A great aspect of the gameplay is that the puzzles associated with the different pieces of the map are independent so the pieces can be obtained more or less in any order. This is cool because it promotes non-linear gameplay – whenever you get stuck on one puzzle, you can switch to a different one easily and try your hand at that, instead of scratching your head over the difficult one.

The game also has a few quality-of-life features to speed up the gameplay, a double-click on the arrow allows you to skip Willy Morgan’s slow walking animations. You can pretty much fast travel to any one of the locations through your map. So, if you suddenly had a ‘Eureka!’ moment on a puzzle, you can immediately rush there all excited instead of having to walk from one edge of town to the other. Talking to characters leads to dialogue options like in RPGs, allowing you to choose from a few different options – most of them either humorous or inquisitive. So interacting with characters never feels like a chore, but an entertaining prospect. I do wish Bone Town was slightly bigger, with more locations and characters to discover, but what’s there will keep you entertained for a while all the same. 
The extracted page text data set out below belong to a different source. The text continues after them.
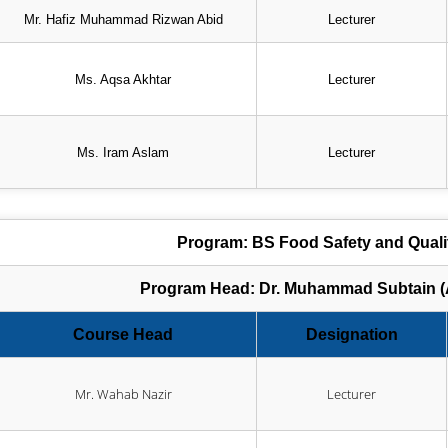
Mr. Hafiz Muhammad Rizwan Abid
Lecturer
Ms. Aqsa Akhtar
Lecturer
Ms. Iram Aslam
Lecturer
Program: BS Food Safety and Qual
Program Head: Dr. Muhammad Subtain (A
Course Head
Designation
Mr. Wahab Nazir
Lecturer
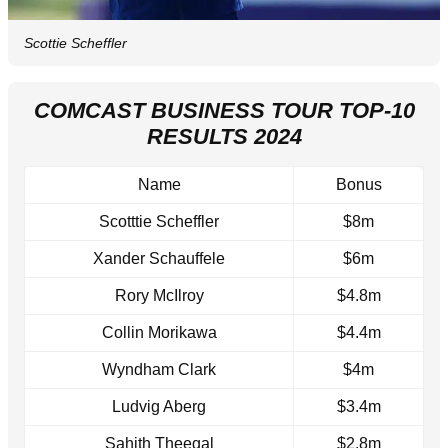
Scottie Scheffler
COMCAST BUSINESS TOUR TOP-10
RESULTS 2024
Name
Bonus
Scotttie Scheffler
$8m
Xander Schauffele
$6m
Rory McIlroy
$4.8m
Collin Morikawa
$4.4m
Wyndham Clark
$4m
Ludvig Aberg
$3.4m
Sahith Theegal
$2.8m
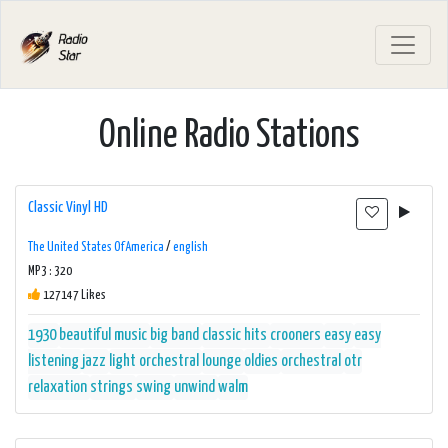
Online Radio Stations
Classic Vinyl HD
The United States Of America
/
english
MP3 : 320
127147 Likes
1930
beautiful music
big band
classic hits
crooners
easy
easy
listening
jazz
light orchestral
lounge
oldies
orchestral
otr
relaxation
strings
swing
unwind
walm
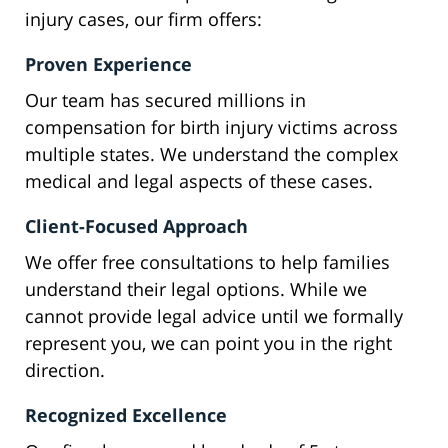
injury cases, our firm offers:
Proven Experience
Our team has secured millions in
compensation for birth injury victims across
multiple states. We understand the complex
medical and legal aspects of these cases.
Client-Focused Approach
We offer free consultations to help families
understand their legal options. While we
cannot provide legal advice until we formally
represent you, we can point you in the right
direction.
Recognized Excellence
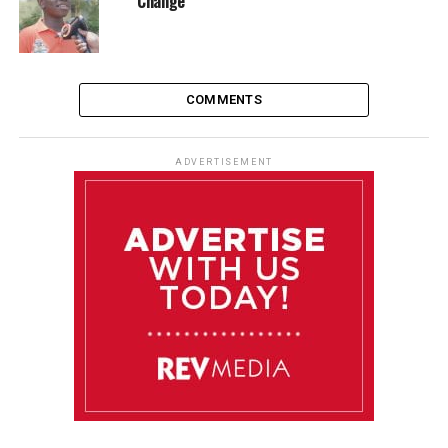
Change
COMMENTS
ADVERTISEMENT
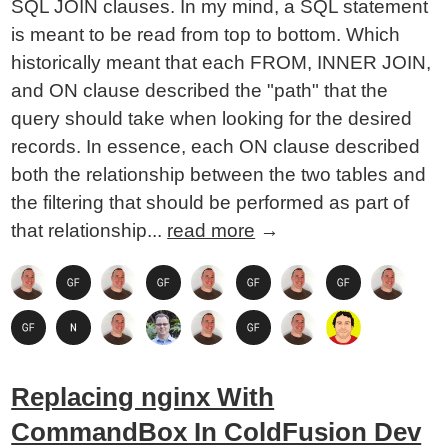
SQL JOIN clauses. In my mind, a SQL statement
is meant to be read from top to bottom. Which
historically meant that each FROM, INNER JOIN,
and ON clause described the "path" that the
query should take when looking for the desired
records. In essence, each ON clause described
both the relationship between the two tables and
the filtering that should be performed as part of
that relationship...
read more
→
Replacing nginx With
CommandBox In ColdFusion Dev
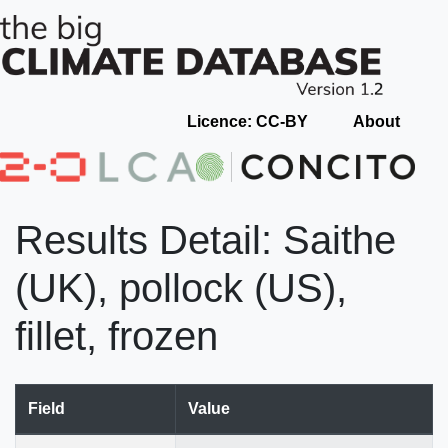
Licence: CC-BY
About
Results Detail: Saithe
(UK), pollock (US),
fillet, frozen
Field
Value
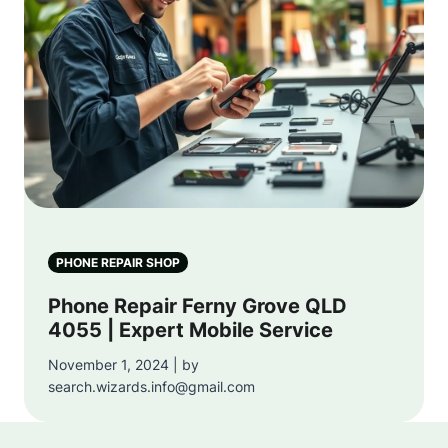
PHONE REPAIR SHOP
Phone Repair Ferny Grove QLD
4055 | Expert Mobile Service
November 1, 2024 | by
search.wizards.info@gmail.com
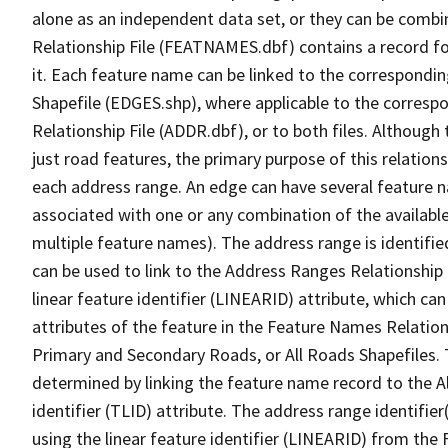
alone as an independent data set, or they can be combi
Relationship File (FEATNAMES.dbf) contains a record f
it. Each feature name can be linked to the correspondin
Shapefile (EDGES.shp), where applicable to the corresp
Relationship File (ADDR.dbf), or to both files. Although t
just road features, the primary purpose of this relations
each address range. An edge can have several feature 
associated with one or any combination of the availabl
multiple feature names). The address range is identified
can be used to link to the Address Ranges Relationship F
linear feature identifier (LINEARID) attribute, which c
attributes of the feature in the Feature Names Relation
Primary and Secondary Roads, or All Roads Shapefiles. 
determined by linking the feature name record to the A
identifier (TLID) attribute. The address range identifier
using the linear feature identifier (LINEARID) from th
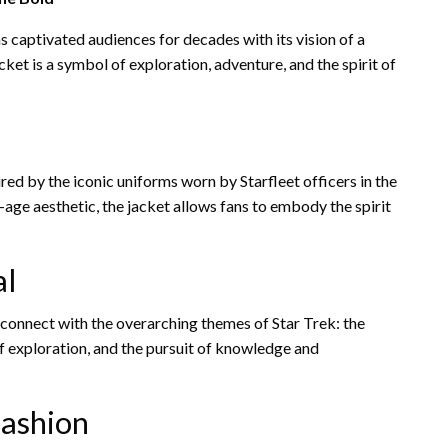
s captivated audiences for decades with its vision of a
acket is a symbol of exploration, adventure, and the spirit of
red by the iconic uniforms worn by Starfleet officers in the
ce-age aesthetic, the jacket allows fans to embody the spirit
al
o connect with the overarching themes of Star Trek: the
 of exploration, and the pursuit of knowledge and
Fashion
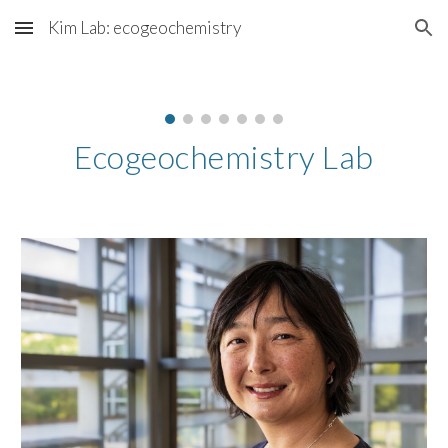
Kim Lab: ecogeochemistry
Skip to main content
Skip to navigation
Ecogeochemistry Lab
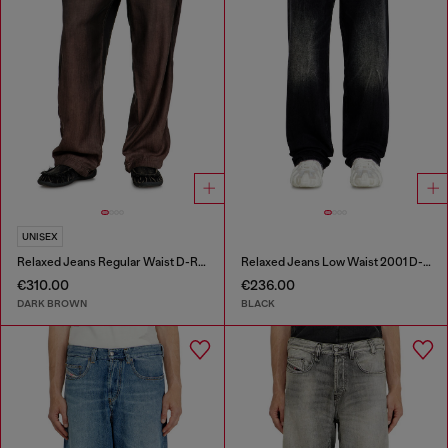
UNISEX
Relaxed Jeans Regular Waist D-Roder
Relaxed Jeans Low Waist 2001 D-Macro
€310.00
€236.00
DARK BROWN
BLACK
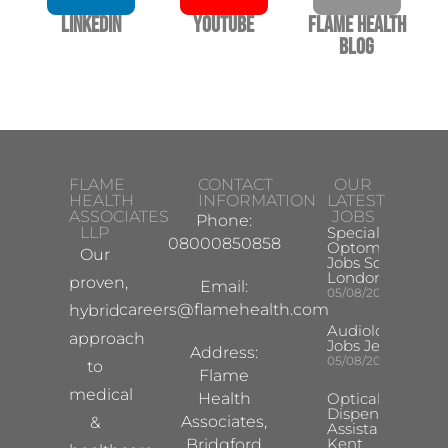
LinkedIn
YouTube
Flame Health
Blog
FLAME
CONTACT
OUR
HEALTH
INFORMATION
LATEST
ASSOCIATES
JOBS
Phone:
LLP
Specialist
08000850858
Optometrist
Our
Jobs South
London
proven,
Email:
05/08/2026
careers@flamehealth.com
hybrid
Audiologist
approach
Jobs Jersey
Address:
05/08/2026
to
Flame
medical
Health
Optical
Dispensing
Associates,
&
Assistant
Kent
Bridgford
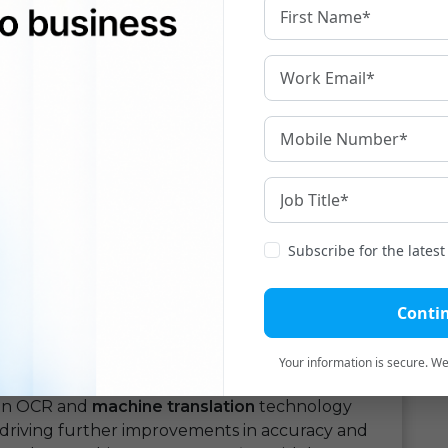
s are accessible to a wide range of users,
ities. From multinational corporations conducting
duals communicating with friends and colleagues
slation
democratizes language translation and
 the translation process and minimizing the
translation
can lead to significant cost savings
 need to hire professional translators for routine
 translation more accessible and affordable.
slation
is not without its limitations. While OCR
Subscribe for the lates
in accurately recognizing text, it may still
canned documents. Similarly, machine
Conti
hallenges with context-specific or idiomatic
 that may not always capture the nuances of the
Your information is secure. We'
 in OCR and
machine translation
technology
 driving further improvements in accuracy and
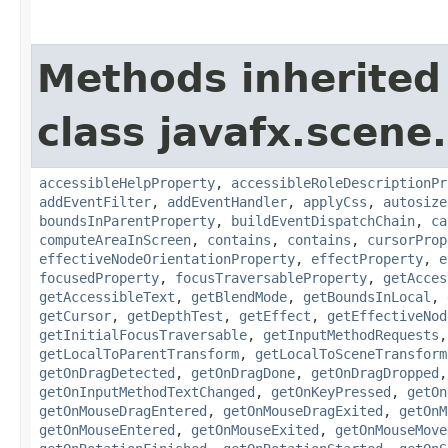
Methods inherited
class javafx.scene.
accessibleHelpProperty
,
accessibleRoleDescriptionPr
addEventFilter
,
addEventHandler
,
applyCss
,
autosize
boundsInParentProperty
,
buildEventDispatchChain
,
ca
computeAreaInScreen
,
contains
,
contains
,
cursorProp
effectiveNodeOrientationProperty
,
effectProperty
,
e
focusedProperty
,
focusTraversableProperty
,
getAcces
getAccessibleText
,
getBlendMode
,
getBoundsInLocal
,
getCursor
,
getDepthTest
,
getEffect
,
getEffectiveNod
getInitialFocusTraversable
,
getInputMethodRequests
getLocalToParentTransform
,
getLocalToSceneTransform
getOnDragDetected
,
getOnDragDone
,
getOnDragDropped
getOnInputMethodTextChanged
,
getOnKeyPressed
,
getOn
getOnMouseDragEntered
,
getOnMouseDragExited
,
getOnM
getOnMouseEntered
,
getOnMouseExited
,
getOnMouseMove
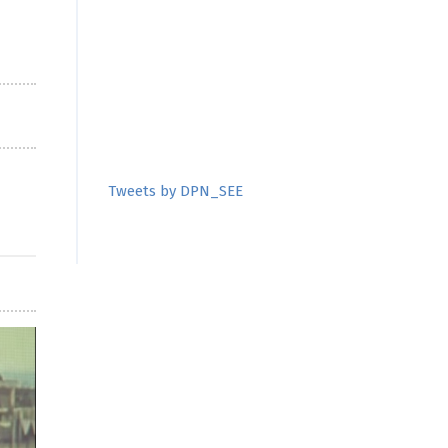
Tweets by DPN_SEE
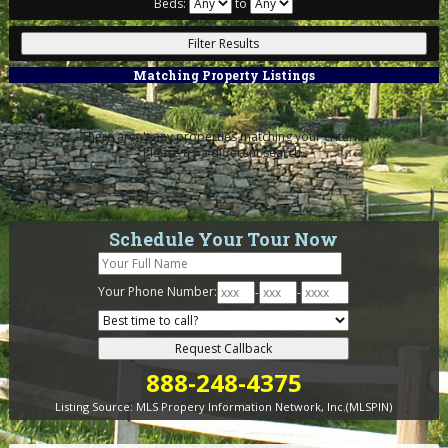
Beds:
to
Matching Property Listings
There aren't any properties matching your criteria.
Please try a different search.
Schedule Your Tour Now
Your Phone Number:
-
-
888-248-4375
Listing Source:
MLS Propery Information Network, Inc.(MLSPIN)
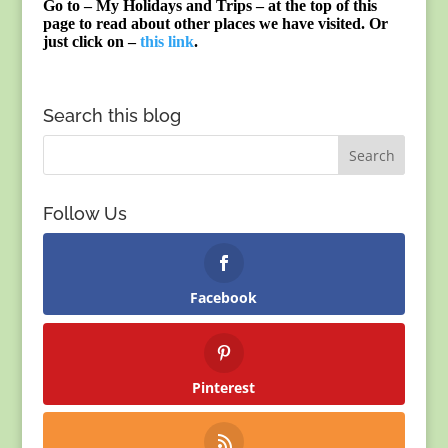
Go to – My Holidays and Trips – at the top of this
page to read about other places we have visited. Or
just click on –
this link
.
Search this blog
Follow Us
Facebook
Pinterest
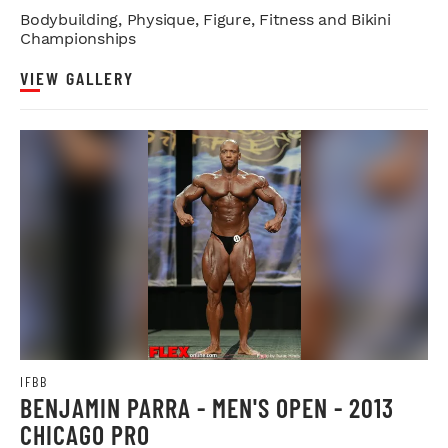
Bodybuilding, Physique, Figure, Fitness and Bikini
Championships
VIEW GALLERY
IFBB
BENJAMIN PARRA - MEN'S OPEN - 2013
CHICAGO PRO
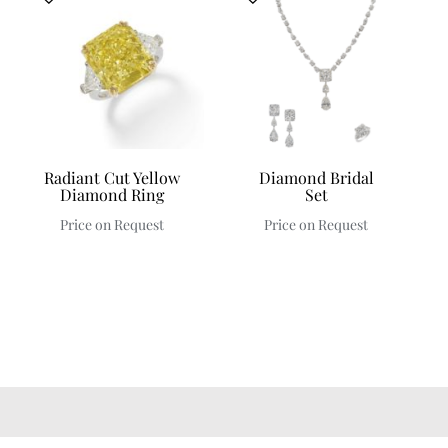
Radiant Cut Yellow
Diamond Bridal
Diamond Ring
Set
Price on Request
Price on Request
Willy Morgan and the Curse of Bone Town is a fun time, though it’ll have you mashing your head against the wall occasionally. However, you’ll probably have a wide grin on your face, entertained the whole time. You might have to look up the solution to a puzzle a couple of times, but you can reasonably figure out most of them by being imaginative, if not just resorting to brute-force trial-and-error.  

Though it doesn’t succeed as spectacularly as Röki did in modernizing the genre and deliver a deep & meaningful story, the funny – if at times unnatural – writing, the sarcastic, witty dialogue, the interesting setting and characters, and most of all, the clever puzzles make Willy Morgan worth playing through, as long as you know what you’re in for. If Röki modernized the genre, Willy Morgan goes back to the glory and magic of Monkey Island– complete with flaws and all.